_Sezione del documento_:
* * * *

Mille esempi ed insegnamenti lasciati da Alessandro Manzoni aspettano ancora d’essere fatti fruttificare appieno; ma le discussioni pedagogiche sulla scuola media, avvenute in questi giorni stessi nella Camera e fuori, mi fanno ricordare l’elogio che di lui fece l’Ascoli: «con l’infinita potenza di una mano che non pare, aver nervi, riuscì ad estirpar dalle lettere italiane o dal cervello dell’Italia, l’antichissimo cancro della rettorica». Rendersi consapevoli di ciò che il Manzoni fece ed ottenne contro la rettorica, è uno dei modi migliori per commemorarlo, per sentirlo vivo, per invocarlo presente, per compire in effetto quella estirpazione, la quale fu piena bensì negli scritti suoi, ma, nonostante l’ottimismo dell’Ascoli, non lo è ancora abbastanza nelle lettere e nel cervello italiano.

Prima, del Manzoni, la rettorica vuota e tronfia governava l’arte del comporre in prosa italiana per un vizio pedagogico penetrato nella scuola durante la decadenza di secoli.

Secondo essa non dovevano essere tenute in nessun conto le idee personali che si suscitassero nella testa di un giovane mentre egli stava studiando i suoi libri e i suoi temi scolastici. Una similitudine spiega questo metodo traviato.

Se leggendo un libro anche filosofico vediamo nominato un, personaggio, una città, subito la vista o il suono di quel nome ci fa balenare nella fantasia l’aspetto conosciuto o immaginario di quell’uomo o di quelle mura, ma noi non ci fermiamo a esaminare minutamente quell’aspetto; seguitiamo a leggere; esso sparisce; altri ne nascono e spariscono, e noi continuiamo il nostro studio, senza neppure ricordare in fine tutta quella fantasmagoria concomitante che si è per così dire presentata alla coda dell’occhio nostro mentale, mentre noi guardavamo diritto altrove.

* * * *

_Oggetti archiviati_:
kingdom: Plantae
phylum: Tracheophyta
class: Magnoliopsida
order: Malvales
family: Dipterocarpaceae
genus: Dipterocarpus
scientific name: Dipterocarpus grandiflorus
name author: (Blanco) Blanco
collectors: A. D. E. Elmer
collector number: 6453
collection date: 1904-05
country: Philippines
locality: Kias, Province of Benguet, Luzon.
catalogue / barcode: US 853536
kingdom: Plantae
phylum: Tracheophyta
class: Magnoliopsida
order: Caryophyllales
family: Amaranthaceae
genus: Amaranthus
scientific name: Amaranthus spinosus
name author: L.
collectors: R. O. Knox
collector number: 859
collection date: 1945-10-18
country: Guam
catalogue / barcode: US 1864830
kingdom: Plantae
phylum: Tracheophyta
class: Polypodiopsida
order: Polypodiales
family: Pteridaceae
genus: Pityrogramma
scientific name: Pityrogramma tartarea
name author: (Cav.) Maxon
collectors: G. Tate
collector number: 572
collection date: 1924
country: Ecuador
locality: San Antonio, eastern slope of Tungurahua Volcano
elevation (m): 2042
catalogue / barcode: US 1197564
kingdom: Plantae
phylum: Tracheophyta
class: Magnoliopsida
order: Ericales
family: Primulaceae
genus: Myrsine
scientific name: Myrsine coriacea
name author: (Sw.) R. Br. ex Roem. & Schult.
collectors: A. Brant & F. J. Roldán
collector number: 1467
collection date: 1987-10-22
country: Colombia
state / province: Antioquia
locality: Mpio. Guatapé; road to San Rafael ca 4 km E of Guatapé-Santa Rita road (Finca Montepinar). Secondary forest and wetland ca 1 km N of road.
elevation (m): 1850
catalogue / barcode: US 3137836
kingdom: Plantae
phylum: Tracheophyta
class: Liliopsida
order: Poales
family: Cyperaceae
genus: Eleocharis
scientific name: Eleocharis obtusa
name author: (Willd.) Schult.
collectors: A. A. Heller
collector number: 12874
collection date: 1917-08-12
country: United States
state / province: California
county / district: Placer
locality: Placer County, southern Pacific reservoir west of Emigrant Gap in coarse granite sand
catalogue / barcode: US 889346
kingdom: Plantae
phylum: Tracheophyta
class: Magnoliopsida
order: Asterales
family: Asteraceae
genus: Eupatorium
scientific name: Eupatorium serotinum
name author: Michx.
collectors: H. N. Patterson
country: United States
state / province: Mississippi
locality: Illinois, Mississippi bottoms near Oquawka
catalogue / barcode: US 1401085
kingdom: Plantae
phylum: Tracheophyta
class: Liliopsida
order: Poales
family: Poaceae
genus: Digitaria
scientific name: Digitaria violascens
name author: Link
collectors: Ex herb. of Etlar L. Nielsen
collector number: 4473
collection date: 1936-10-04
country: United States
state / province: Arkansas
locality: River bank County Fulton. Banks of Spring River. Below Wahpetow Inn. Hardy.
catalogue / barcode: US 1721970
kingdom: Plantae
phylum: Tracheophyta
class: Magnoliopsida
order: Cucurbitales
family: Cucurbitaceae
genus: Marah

* * * *

_Compito_: Stampa senza modifiche la parte del testo su Manzoni e la rettorica che va da "Prima, del Manzoni, la" fino a "questo metodo traviato." incluso.

_Soluzione_:
Prima, del Manzoni, la rettorica vuota e tronfia governava l’arte del comporre in prosa italiana per un vizio pedagogico penetrato nella scuola durante la decadenza di secoli.

Secondo essa non dovevano essere tenute in nessun conto le idee personali che si suscitassero nella testa di un giovane mentre egli stava studiando i suoi libri e i suoi temi scolastici. Una similitudine spiega questo metodo traviato.